:: Teste de compreensão ::
1 > Enumere todas as instituições referidas na notícia sobre as eleições em Moçambique.
2 > Devolva o trecho da notícia sobre as eleições em Moçambique que começa com "Moçambique: CNE reconhece" e prossegue até "resultados do sufrágio.", inclusive.

:: Excerto da fonte ::

+ + + + +

Moçambique: CNE reconhece irregularidades nas eleições gerais

O presidente da Comissão Nacional de Eleições (CNE) de Moçambique, Abdul Carimo, manifestou a sua preocupação com “algumas irregularidades” registadas nas eleições gerais, realizadas a 15 de outubro. No entanto, garantiu que a instituição que dirige fez os possíveis para que o processo fosse “o mais limpo”.

“Naturalmente que nós temos preocupações, como órgão de gestão eleitoral, relativas a algumas irregularidades que ocorreram durante o processo”, declarou nesta terça-feira, 29 de outubro, após a entrega ao Conselho Constitucional (CC) da documentação relativa ao apuramento dos resultados do sufrágio.

O dirigente ajuntou que, consciente da ocorrência de falhas no processo, o órgão evitou descrever as eleições gerais como livres, justas e transparentes no anúncio dos resultados que fez no passado domingo. “Por isso é que quando nós fizemos o anúncio dos resultados, ninguém nos ouviu a dizer que as eleições foram livres, justas e transparentes”, salientou.

Carimo frisou também que o julgamento sobre a liberdade, justiça e transparência do escrutínio vai ser efetuado pelo Conselho Constitucional (CC).

Entretanto, a presidente do CC, Lúcia Ribeiro, informou que o órgão ainda vai decidir sobre os recursos interpostos pelos concorrentes às eleições gerais, para depois analisar os dados dos resultados do processo eleitorais. Anunciou igualmente que o CC só irá pronunciar-se sobre a validação das eleições, em finais de dezembro, de forma a “não encurtar os prazos da atual composição da Assembleia da República”.

+ + + + +

:: Registos listados ::

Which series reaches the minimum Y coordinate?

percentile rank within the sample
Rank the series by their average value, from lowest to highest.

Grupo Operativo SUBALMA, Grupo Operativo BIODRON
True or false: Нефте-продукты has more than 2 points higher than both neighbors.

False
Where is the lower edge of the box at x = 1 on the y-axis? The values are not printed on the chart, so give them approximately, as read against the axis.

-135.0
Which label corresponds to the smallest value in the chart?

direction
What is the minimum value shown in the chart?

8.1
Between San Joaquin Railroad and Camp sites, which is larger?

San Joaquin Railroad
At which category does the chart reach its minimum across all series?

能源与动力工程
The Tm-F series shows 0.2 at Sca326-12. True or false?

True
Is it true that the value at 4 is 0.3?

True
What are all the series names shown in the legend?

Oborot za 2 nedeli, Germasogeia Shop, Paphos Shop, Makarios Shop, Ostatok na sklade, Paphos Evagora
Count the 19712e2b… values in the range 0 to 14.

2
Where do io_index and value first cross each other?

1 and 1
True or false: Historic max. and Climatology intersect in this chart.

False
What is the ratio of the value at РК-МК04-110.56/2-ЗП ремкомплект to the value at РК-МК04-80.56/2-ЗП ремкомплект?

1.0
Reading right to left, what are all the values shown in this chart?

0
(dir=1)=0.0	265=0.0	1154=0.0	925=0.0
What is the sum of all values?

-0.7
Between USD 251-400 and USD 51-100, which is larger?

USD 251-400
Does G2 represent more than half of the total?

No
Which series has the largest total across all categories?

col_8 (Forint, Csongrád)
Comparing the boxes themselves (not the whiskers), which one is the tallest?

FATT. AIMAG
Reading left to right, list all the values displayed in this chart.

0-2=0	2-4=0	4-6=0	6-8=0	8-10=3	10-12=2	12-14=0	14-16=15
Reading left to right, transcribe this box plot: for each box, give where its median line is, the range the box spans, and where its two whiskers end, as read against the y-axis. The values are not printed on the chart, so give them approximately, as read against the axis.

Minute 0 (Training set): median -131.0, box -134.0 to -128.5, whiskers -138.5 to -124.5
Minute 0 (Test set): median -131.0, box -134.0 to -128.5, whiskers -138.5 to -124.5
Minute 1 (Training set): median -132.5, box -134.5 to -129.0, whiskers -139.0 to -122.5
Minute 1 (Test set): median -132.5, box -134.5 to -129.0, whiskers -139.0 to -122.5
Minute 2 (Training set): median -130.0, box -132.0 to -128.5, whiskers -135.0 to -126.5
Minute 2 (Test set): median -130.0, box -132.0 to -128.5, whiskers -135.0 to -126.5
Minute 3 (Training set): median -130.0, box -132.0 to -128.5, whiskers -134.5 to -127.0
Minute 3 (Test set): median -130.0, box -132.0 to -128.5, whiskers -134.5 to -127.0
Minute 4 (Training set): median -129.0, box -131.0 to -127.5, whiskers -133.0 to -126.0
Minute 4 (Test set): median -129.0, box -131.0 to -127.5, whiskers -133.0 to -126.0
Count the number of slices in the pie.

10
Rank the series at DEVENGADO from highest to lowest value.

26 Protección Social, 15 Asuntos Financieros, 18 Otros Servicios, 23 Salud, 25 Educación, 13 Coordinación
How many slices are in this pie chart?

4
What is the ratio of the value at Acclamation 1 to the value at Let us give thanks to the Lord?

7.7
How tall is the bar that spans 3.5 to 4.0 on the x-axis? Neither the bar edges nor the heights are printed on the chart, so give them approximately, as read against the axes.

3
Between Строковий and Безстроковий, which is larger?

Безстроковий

+ + + + +

:: Soluções por tarefa ::
1 >
- Comissão Nacional de Eleições (CNE)
- Conselho Constitucional (CC)
- Assembleia da República

2 >
Moçambique: CNE reconhece irregularidades nas eleições gerais

O presidente da Comissão Nacional de Eleições (CNE) de Moçambique, Abdul Carimo, manifestou a sua preocupação com “algumas irregularidades” registadas nas eleições gerais, realizadas a 15 de outubro. No entanto, garantiu que a instituição que dirige fez os possíveis para que o processo fosse “o mais limpo”.

“Naturalmente que nós temos preocupações, como órgão de gestão eleitoral, relativas a algumas irregularidades que ocorreram durante o processo”, declarou nesta terça-feira, 29 de outubro, após a entrega ao Conselho Constitucional (CC) da documentação relativa ao apuramento dos resultados do sufrágio.